━━ Excerpted data ━━

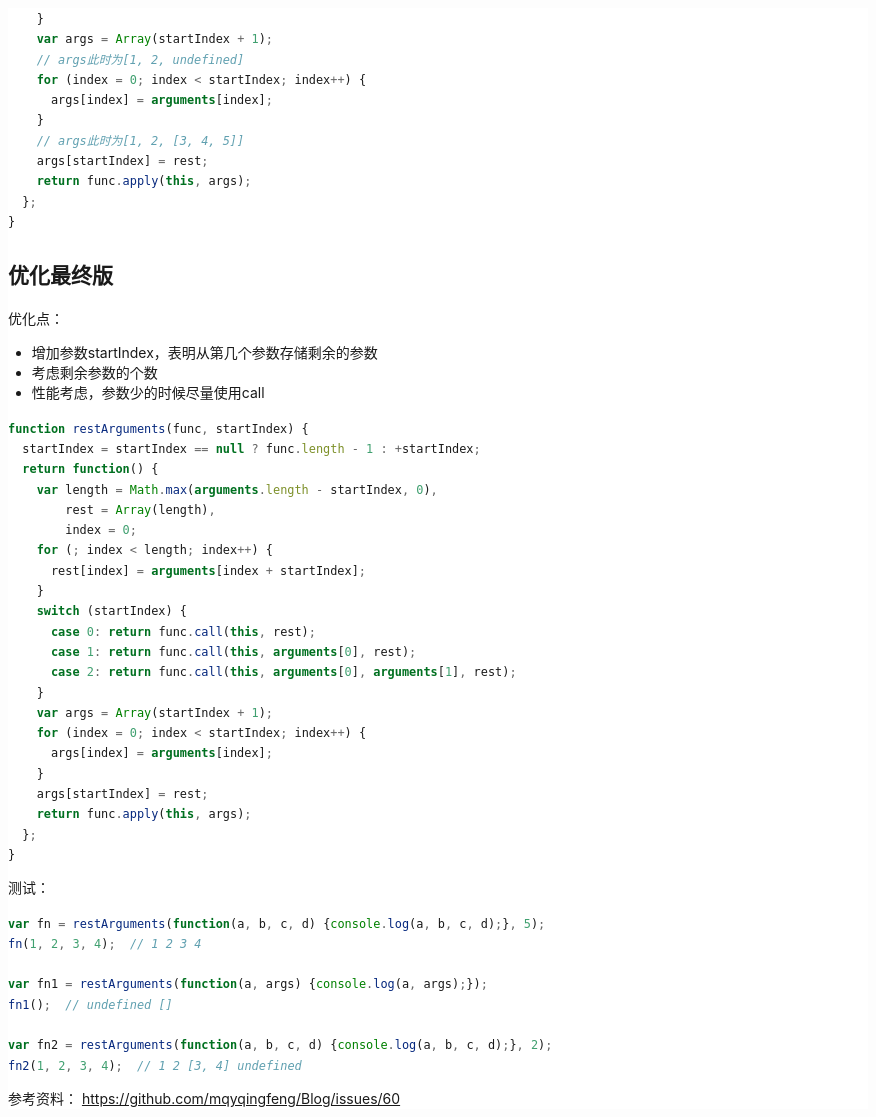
 ```js
    }
    var args = Array(startIndex + 1);
    // args此时为[1, 2, undefined]
    for (index = 0; index < startIndex; index++) {
      args[index] = arguments[index];
    }
    // args此时为[1, 2, [3, 4, 5]]
    args[startIndex] = rest;
    return func.apply(this, args);
  };
}
```

## 优化最终版
优化点：  
- 增加参数startIndex，表明从第几个参数存储剩余的参数
- 考虑剩余参数的个数
- 性能考虑，参数少的时候尽量使用call
```js
function restArguments(func, startIndex) {
  startIndex = startIndex == null ? func.length - 1 : +startIndex;
  return function() {
    var length = Math.max(arguments.length - startIndex, 0),
        rest = Array(length),
        index = 0;
    for (; index < length; index++) {
      rest[index] = arguments[index + startIndex];
    }
    switch (startIndex) {
      case 0: return func.call(this, rest);
      case 1: return func.call(this, arguments[0], rest);
      case 2: return func.call(this, arguments[0], arguments[1], rest);
    }
    var args = Array(startIndex + 1);
    for (index = 0; index < startIndex; index++) {
      args[index] = arguments[index];
    }
    args[startIndex] = rest;
    return func.apply(this, args);
  };
}
```

测试：  
```js
var fn = restArguments(function(a, b, c, d) {console.log(a, b, c, d);}, 5);
fn(1, 2, 3, 4);  // 1 2 3 4

var fn1 = restArguments(function(a, args) {console.log(a, args);});
fn1();  // undefined []

var fn2 = restArguments(function(a, b, c, d) {console.log(a, b, c, d);}, 2);
fn2(1, 2, 3, 4);  // 1 2 [3, 4] undefined
```


参考资料： https://github.com/mqyqingfeng/Blog/issues/60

━━━

Goal of the exercise:
Within the entries above, find the string "length" and return each line that holds it.

Result below:
  startIndex = startIndex == null ? func.length - 1 : +startIndex;
    var length = Math.max(arguments.length - startIndex, 0),
        rest = Array(length),
    for (; index < length; index++) {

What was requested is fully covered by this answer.